Давно я не расслаблялся. Даже не запомнил толком, что в московском конверте. Вскрыл перед сном, прочитал и вырубился, как после окончательного коктейля. В сущности, мне повезло: успел надраться до того, как конверт в руки попал. А то не лежал бы я сейчас на диване в болезненно блаженном расслаблении, и солнечный зайчик с упорством маленького сына не выкалывал бы мне своим горячим пальцем глаз. И не было бы так хорошо и так тошно.

Согласно выработанным правилам, если неприятности тянутся полосой (а отказ, как ни привыкай, все равно неприятность), я ни грамма спиртного не принимаю, ни-ни. Сажусь за стол и работаю. В такие дни не имеет значения, что делать: старый текст до ума доводить или дальше писать, — главное не поддаваться. Надо погрузиться в процесс, уйти от суеты. Увлечься. И получить новое качество, как приход получают наркоманы, этакий балласт положительных эмоций. С ним не перевернется лодочка на волне. Ведь этот запас сил, может быть, и есть то единственное, что хранит художника в невзгодах.
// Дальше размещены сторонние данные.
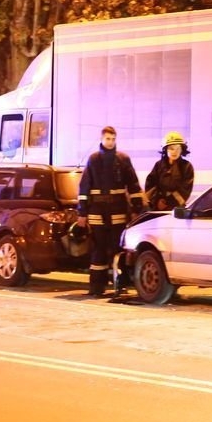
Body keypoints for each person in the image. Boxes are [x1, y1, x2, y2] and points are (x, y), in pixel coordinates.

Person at [77, 126, 144, 297]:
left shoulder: (123, 159)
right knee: (98, 249)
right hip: (97, 212)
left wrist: (137, 209)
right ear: (101, 139)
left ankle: (119, 286)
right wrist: (82, 213)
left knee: (117, 249)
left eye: (113, 139)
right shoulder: (93, 159)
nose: (110, 142)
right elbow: (84, 188)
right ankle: (96, 287)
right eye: (108, 139)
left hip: (117, 210)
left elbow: (133, 185)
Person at [145, 131, 195, 212]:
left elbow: (185, 190)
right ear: (165, 150)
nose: (174, 151)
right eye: (171, 148)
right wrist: (157, 201)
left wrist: (168, 203)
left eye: (178, 148)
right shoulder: (158, 165)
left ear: (182, 150)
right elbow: (150, 185)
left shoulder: (186, 166)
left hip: (177, 210)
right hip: (157, 208)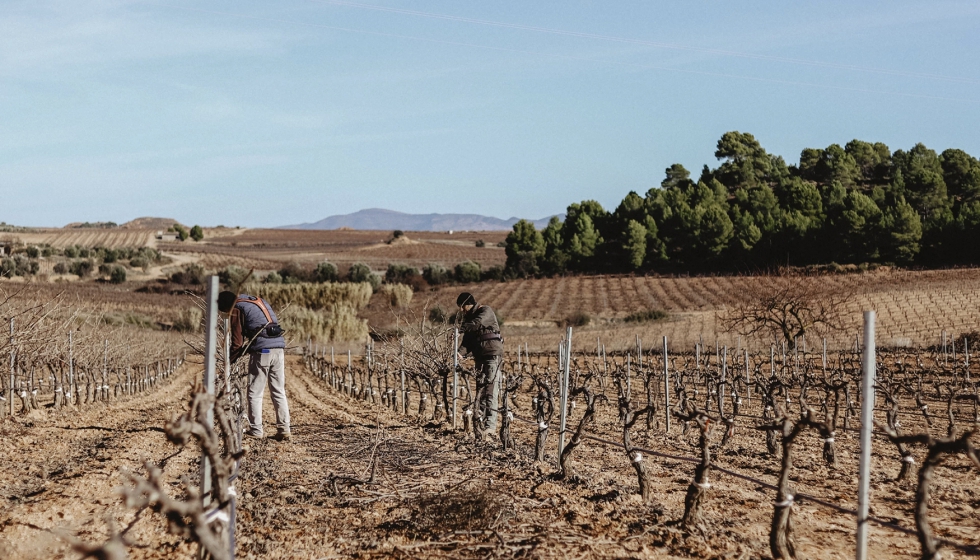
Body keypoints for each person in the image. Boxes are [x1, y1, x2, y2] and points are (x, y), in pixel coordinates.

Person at [218, 291, 291, 442]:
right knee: (278, 391)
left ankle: (256, 430)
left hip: (263, 351)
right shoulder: (254, 301)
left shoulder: (237, 308)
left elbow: (237, 343)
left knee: (254, 392)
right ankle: (284, 429)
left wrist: (228, 363)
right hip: (278, 348)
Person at [455, 292, 503, 439]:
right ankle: (480, 422)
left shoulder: (485, 311)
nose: (462, 310)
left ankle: (490, 426)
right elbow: (467, 342)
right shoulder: (469, 320)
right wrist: (460, 353)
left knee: (490, 391)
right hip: (479, 357)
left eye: (462, 307)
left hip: (492, 356)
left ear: (469, 303)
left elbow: (478, 323)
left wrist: (461, 328)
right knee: (480, 392)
Но особых неприятностей давно не случалось, если не считать последнего отказа. Запоздал он и не удержал меня от пьянки, не остановил. Да и какие серьезные неприятности могут быть у человека, если он на пушечный выстрел чужих к себе не подпускает. Одиночество как бы укутывает, изолирует, забирает в невидимый кокон и оберегает от бед.

Я был волен распоряжаться собой; работал сколько мог или сколько хотел: страничку утром, страничку вечером. Прожить на литературный заработок — сомнительная возможность. Днем оставалось несколько часов для синекуры, которую подыскали друзья. В моем положении никакие деньги не лишние.


Остальное время, если не работал, то читал или слонялся по городу. Бродил излюбленными маршрутами, а лучше наугад: по бульвару, через парки и садики, вдоль по набережной ближнего канала, до другого канала, переходил над зеленой зацветшей водой по узким пешеходным мостам, проходными дворами возвращался домой. А то — уезжал в новые районы, к знакомым, на вечеринку: там уютно, от души накормят ужином, и льется вино, и томится в углу незнакомая девушка, и все танцуют при свечах. Или в кафетерии на Невском, стоя за столиком, выслушивал стихи бородатого поэта. Нержавеющей ложечкой помешивал пленку пены на кофе и, вдыхая дым чужой сигареты, внимал монотонному подвыванию — голос завораживал нарочитыми усилениями на метрических ударениях.